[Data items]
=======

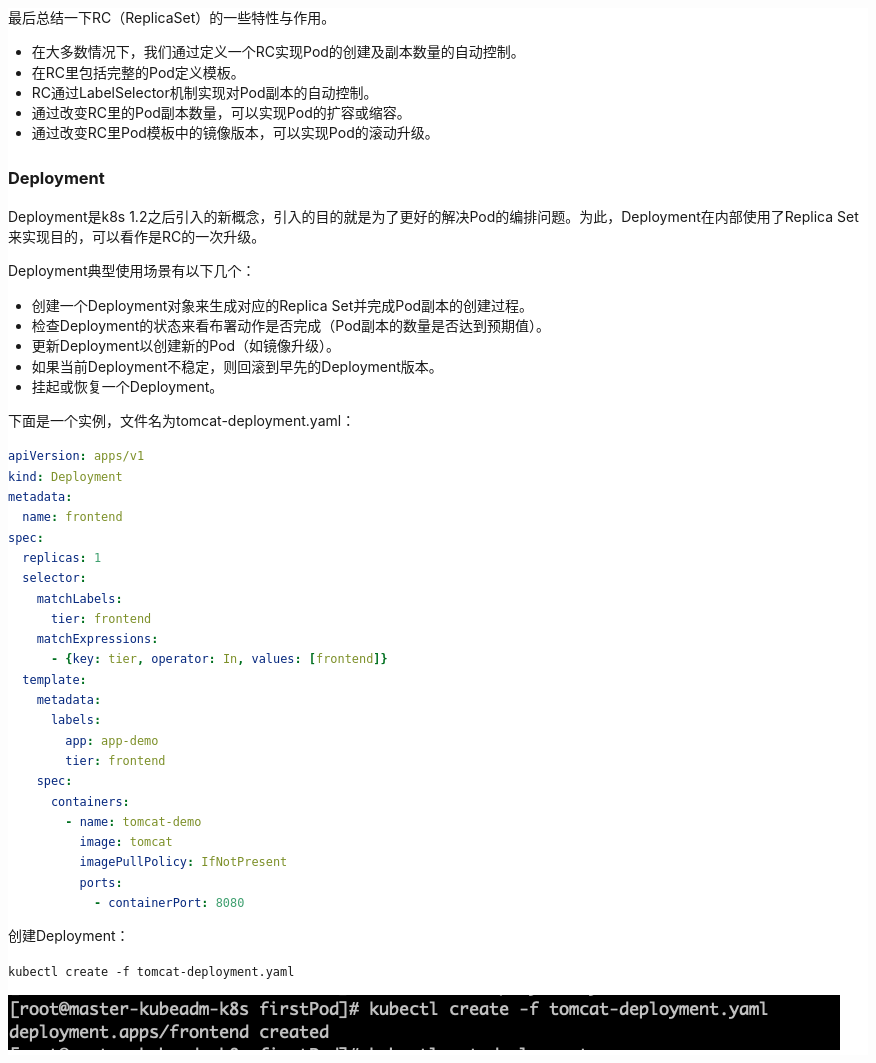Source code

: 最后总结一下RC（ReplicaSet）的一些特性与作用。

- 在大多数情况下，我们通过定义一个RC实现Pod的创建及副本数量的自动控制。
- 在RC里包括完整的Pod定义模板。
- RC通过LabelSelector机制实现对Pod副本的自动控制。
- 通过改变RC里的Pod副本数量，可以实现Pod的扩容或缩容。
- 通过改变RC里Pod模板中的镜像版本，可以实现Pod的滚动升级。



### Deployment

Deployment是k8s 1.2之后引入的新概念，引入的目的就是为了更好的解决Pod的编排问题。为此，Deployment在内部使用了Replica Set来实现目的，可以看作是RC的一次升级。

Deployment典型使用场景有以下几个：

- 创建一个Deployment对象来生成对应的Replica Set并完成Pod副本的创建过程。
- 检查Deployment的状态来看布署动作是否完成（Pod副本的数量是否达到预期值）。
- 更新Deployment以创建新的Pod（如镜像升级）。
- 如果当前Deployment不稳定，则回滚到早先的Deployment版本。
- 挂起或恢复一个Deployment。

下面是一个实例，文件名为tomcat-deployment.yaml：

```yaml
apiVersion: apps/v1
kind: Deployment
metadata:
  name: frontend
spec:
  replicas: 1
  selector:
    matchLabels:
      tier: frontend
    matchExpressions:
      - {key: tier, operator: In, values: [frontend]}
  template:
    metadata:
      labels:
        app: app-demo
        tier: frontend
    spec:
      containers:
        - name: tomcat-demo
          image: tomcat
          imagePullPolicy: IfNotPresent
          ports:
            - containerPort: 8080
```

创建Deployment：

```
kubectl create -f tomcat-deployment.yaml
```

![image-20191221131806932](assets/image-20191221131806932.png)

=======

What this task involves
Print, with pictures removed, exactly the lines of the records above from the top through the line containing "### Deployment".

Problem solution
Source code

: 最后总结一下RC（ReplicaSet）的一些特性与作用。

- 在大多数情况下，我们通过定义一个RC实现Pod的创建及副本数量的自动控制。
- 在RC里包括完整的Pod定义模板。
- RC通过LabelSelector机制实现对Pod副本的自动控制。
- 通过改变RC里的Pod副本数量，可以实现Pod的扩容或缩容。
- 通过改变RC里Pod模板中的镜像版本，可以实现Pod的滚动升级。



### Deployment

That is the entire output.